Solutions to 'Loopy C puzzle'

In my blog post yesterday, I shared this puzzle:

Add or modify exactly one operator in the following code such that it prints exactly 6 dots.

int i;
for (i = 0; i < 6; i--)
    printf(".");

Let me first list all the possible solutions I know.

for (i = 0; i < 6; i++)
for (i = 0; i < 6; ++i)
for (i = 0; -i < 6; i--)
for (i = 0; i + 6; i--)
for (i = 0; i ^= 6; i--)

The last solution in the list is not quite obvious and needs a little analysis to understand why it works.

To generalize the problem, let us use n instead of 6. So, the loop becomes:

int i;
for (i = 0; i ^= n; i--)
    printf(".");

If we use XOR to represent bitwise exclusive OR, first i is set to i = n XOR i before we enter the loop. Since, the initial value of i is 0, this amounts to setting i = n before we enter the loop.

Thereafter, every iteration prints a dot and sets i = n XOR (i - 1). If we try to represent two such consecutive iterations as one operation, this composite operation prints two dots and sets i = n XOR {[n XOR (i - 1)] - 1} where i on the RHS is the value of i before the pair of iterations and i on the LHS is the value of i after the pair of iterations complete. … (A)

Before we proceed further, note that

k XOR 1 = k - 1 for an odd integer k. … (1)
k XOR 1 = k + 1 for an even integer k. … (2)
a XOR b is an odd integer if a and b have different parities. … (3)

I'm not presenting the proof of these results since they are very trivial. We'll use these results in the discussion below.
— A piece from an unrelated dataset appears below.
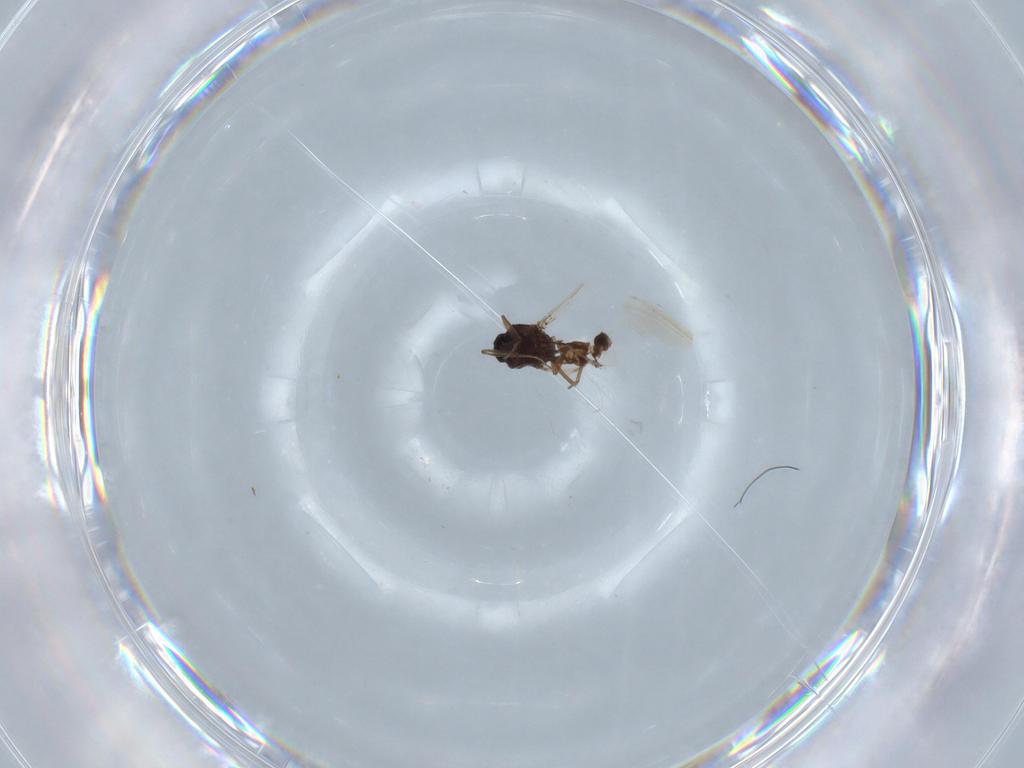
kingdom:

If n is odd, i is odd initially because i is set to n before we enter the loop. We'll show that i always remains odd and never changes for every pair of iterations.

i = n XOR {[n XOR (i - 1)] - 1}    … from (A)
  = n XOR {[n XOR (i - 1)] XOR 1}    … from (1) and (3)
  = (n XOR n) XOR [(i - 1) XOR 1]    … from associativity of XOR
  = 0 XOR [(i - 1) + 1]    … from (2) and (3)
  = i

Note that i begins as i = n. Since, i is set to n again after every two iterations, the loop never terminates.
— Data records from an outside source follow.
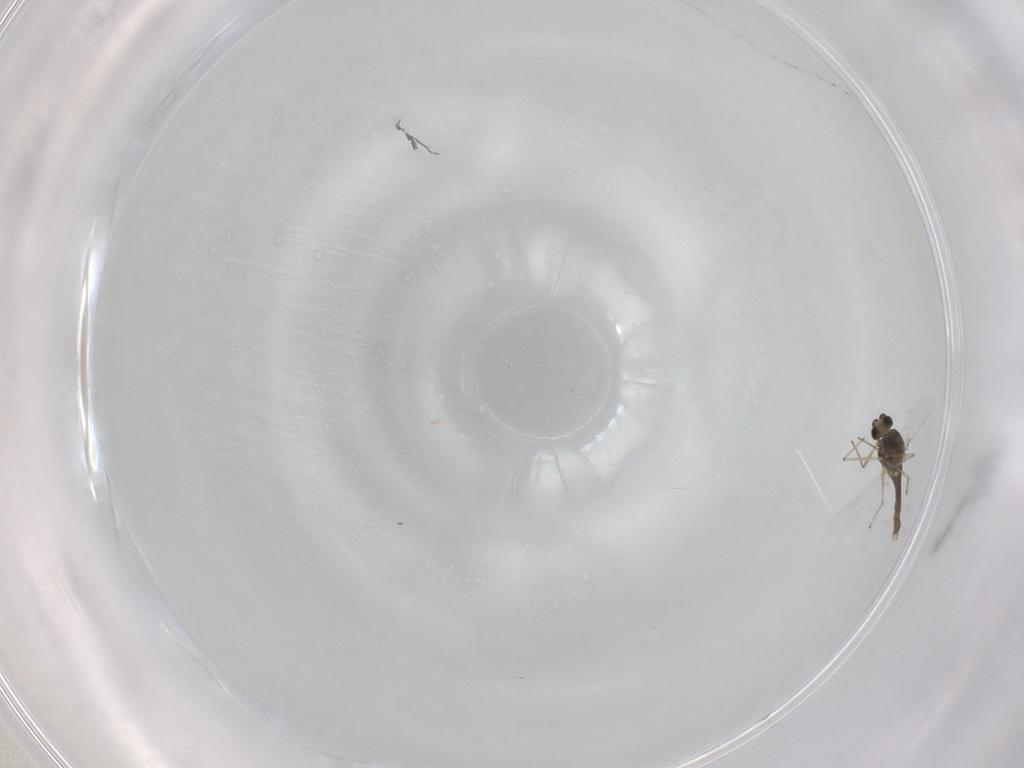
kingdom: Animalia
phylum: Arthropoda
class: Insecta
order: Diptera
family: Chironomidae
If n is even, i is even initially because i is set to n before we enter the loop. We'll show that i always remains even and decrements by 2 for every pair of iterations.
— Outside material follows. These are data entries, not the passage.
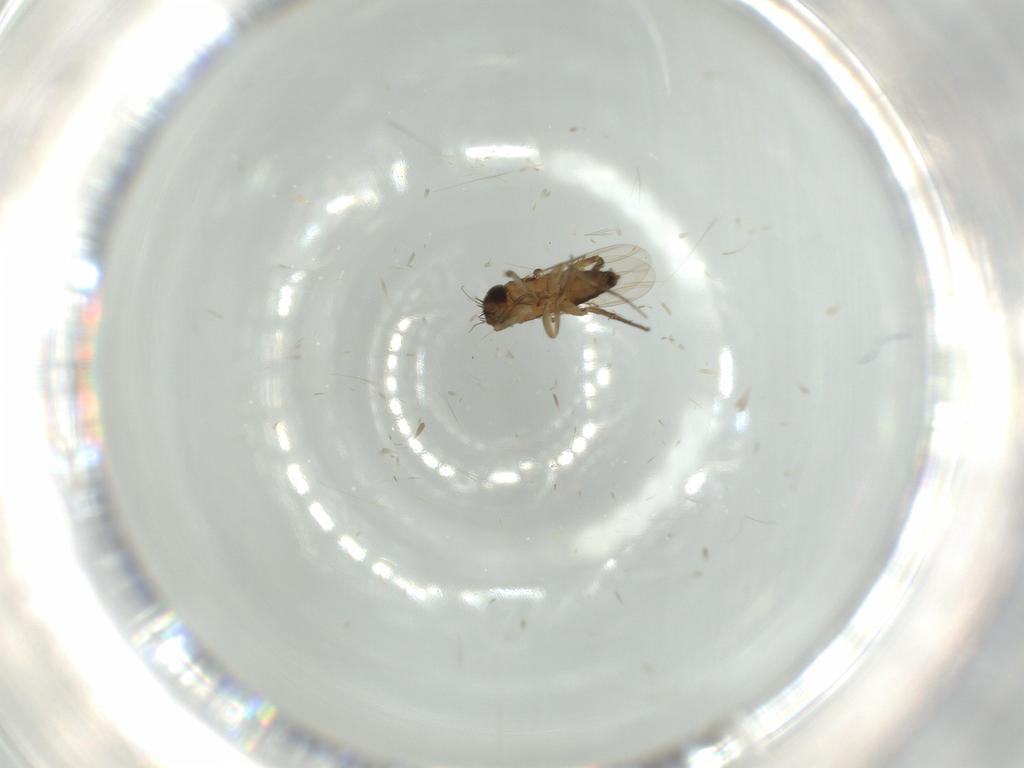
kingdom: Animalia
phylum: Arthropoda
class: Insecta
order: Diptera
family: Phoridae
i = n XOR {[n XOR (i - 1)] - 1}    … from (A)
  = n XOR {[n XOR (i - 1)] XOR 1}    … from (1) and (3)
  = (n XOR n) XOR [(i - 1) XOR 1]    … from associativity of XOR
  = 0 XOR [(i - 1) - 1]    … from (1) and (3)
  = i - 2

Since i begins as i = n and decrements by 2 for every two iterations, the loop terminates after n iterations thereby printing n dots.